In California Saw, 320 NLRB 224, 233 (1995), enf'd 133 F.3d 1012 (7th Cir. 1998), the Board held that, "when or before a union seeks to obligate an employee to pay fees and dues under a union-security clause, the union should inform the employee that he has the right to be or remain a nonmember and that nonmembers have the right (1) to object to paying for union activities not germane to the union's duties as bargaining agent and to obtain a reduction in fees for such activities; (2) to be given sufficient information to enable the employee to intelligently decide whether to object; and (3) to be apprised of any internal union procedures for filing objections. If the employee chooses to object, he must be apprised of the percentage of the reduction, the basis for the calculation, and the right to challenge these figures." Thereafter, in United Brotherhood of Carpenters and Joiners of America, Local Union No. 943 (Oklahoma Fixture Co.),1 the Board "made it clear that when a union seeks to require an objecting employee to pay dues under a union security clause, reasonable procedures must be available for filing challenges to the amounts charged."
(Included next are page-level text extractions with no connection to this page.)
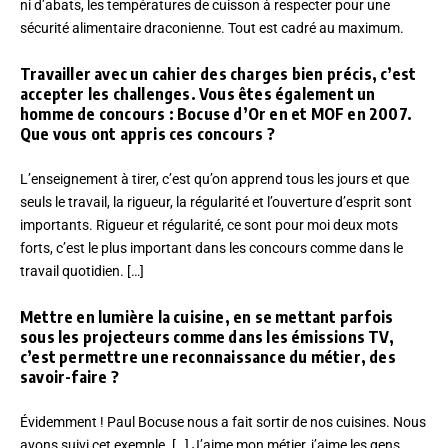
ni d’abats, les températures de cuisson à respecter pour une
sécurité alimentaire draconienne. Tout est cadré au maximum.
Travailler avec un cahier des charges bien précis, c’est
accepter les challenges. Vous êtes également un
homme de concours : Bocuse d’Or en et MOF en 2007.
Que vous ont appris ces concours ?
L’enseignement à tirer, c’est qu’on apprend tous les jours et que
seuls le travail, la rigueur, la régularité et l’ouverture d’esprit sont
importants. Rigueur et régularité, ce sont pour moi deux mots
forts, c’est le plus important dans les concours comme dans le
travail quotidien. […]
Mettre en lumière la cuisine, en se mettant parfois
sous les projecteurs comme dans les émissions TV,
c’est permettre une reconnaissance du métier, des
savoir-faire ?
Évidemment ! Paul Bocuse nous a fait sortir de nos cuisines. Nous
avons suivi cet exemple. […] J’aime mon métier, j’aime les gens,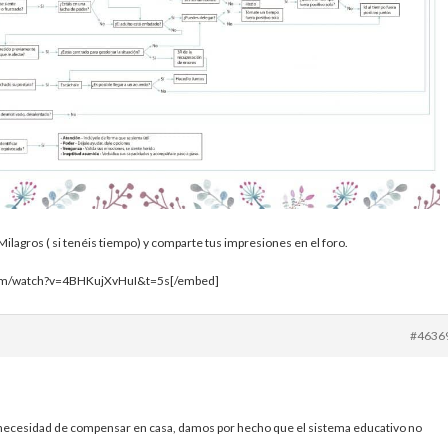
 Milagros ( si tenéis tiempo) y comparte tus impresiones en el foro.
com/watch?v=4BHKujXvHuI&t=5s[/embed]
#4636
 necesidad de compensar en casa, damos por hecho que el sistema educativo no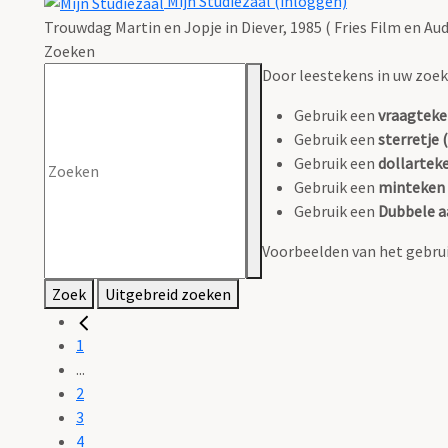
Mijn Studiezaal (inloggen)
Trouwdag Martin en Jopje in Diever, 1985 ( Fries Film en Aud
Zoeken
Door leestekens in uw zoeko
Gebruik een
vraagteke
Gebruik een
sterretje (
Gebruik een
dollarteke
Gebruik een
minteken 
Gebruik een
Dubbele a
Voorbeelden van het gebrui
Zoek
Uitgebreid zoeken
1
...
2
3
4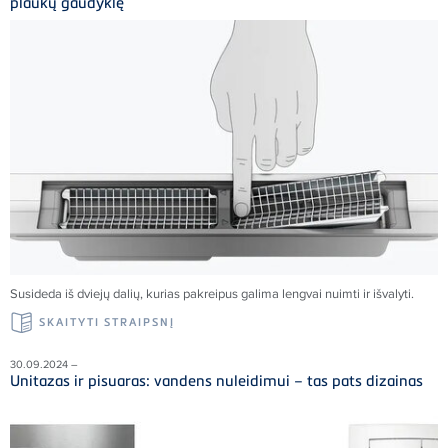
plaukų gaudyklę
Susideda iš dviejų dalių, kurias pakreipus galima lengvai nuimti ir išvalyti.
SKAITYTI STRAIPSNĮ
30.09.2024 –
Unitazas ir pisuaras: vandens nuleidimui – tas pats dizainas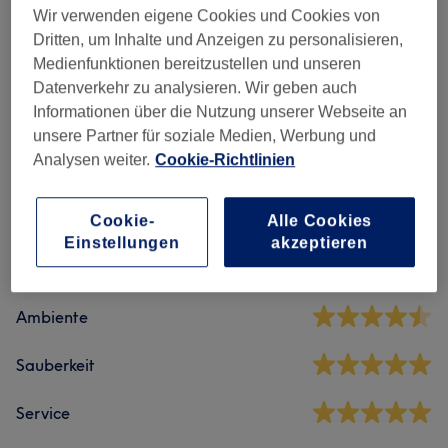
Wir verwenden eigene Cookies und Cookies von
Damen
(
1
)
ab 60 €
Dritten, um Inhalte und Anzeigen zu personalisieren,
Medienfunktionen bereitzustellen und unseren
Herren
(
2
)
ab 46 €
Datenverkehr zu analysieren. Wir geben auch
Informationen über die Nutzung unserer Webseite an
unsere Partner für soziale Medien, Werbung und
Salonbewertungen
Analysen weiter.
Cookie-Richtlinien
Cookie-
Alle Cookies
4,8
Einstellungen
akzeptieren
920 Bewertungen
Ambiente
Sauberkeit
Service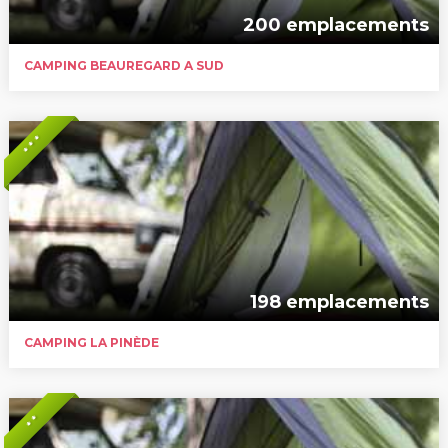
200 emplacements
CAMPING BEAUREGARD A SUD
* * *
198 emplacements
CAMPING LA PINÈDE
* *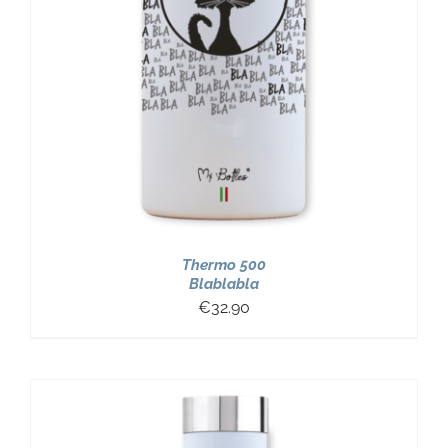
Thermo 500
Blablabla
€
32.90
While the above requirement to have a challenge procedure is based upon the union's duty of fair representation obligation, this requirement has as its genesis the Supreme Court decision in Chicago Teachers Union Local 1 v. Hudson, 475 U.S. 292 (1986). In Hudson, the Court held that first amendment considerations required, inter alia, that a union must give objectors "a reasonably prompt opportunity to challenge the amount of the fee before an impartial decision maker." 475 U.S. at 310. The Court in Hudson, however, did not answer the question of whether agency fee objectors would be required to utilize or exhaust this arbitration remedy before commencing a federal-court action.

In ALPA, the Supreme Court answered the above question and held that agency fee objectors cannot be required to exhaust union arbitration procedures to challenge a union's allocation of its expenditures despite the requirement in Hudson that the union make such an arbitration available to agency fee objectors. The Court found no basis for forcing into arbitration a party who never agreed to submit his claim arising under federal law to such a process.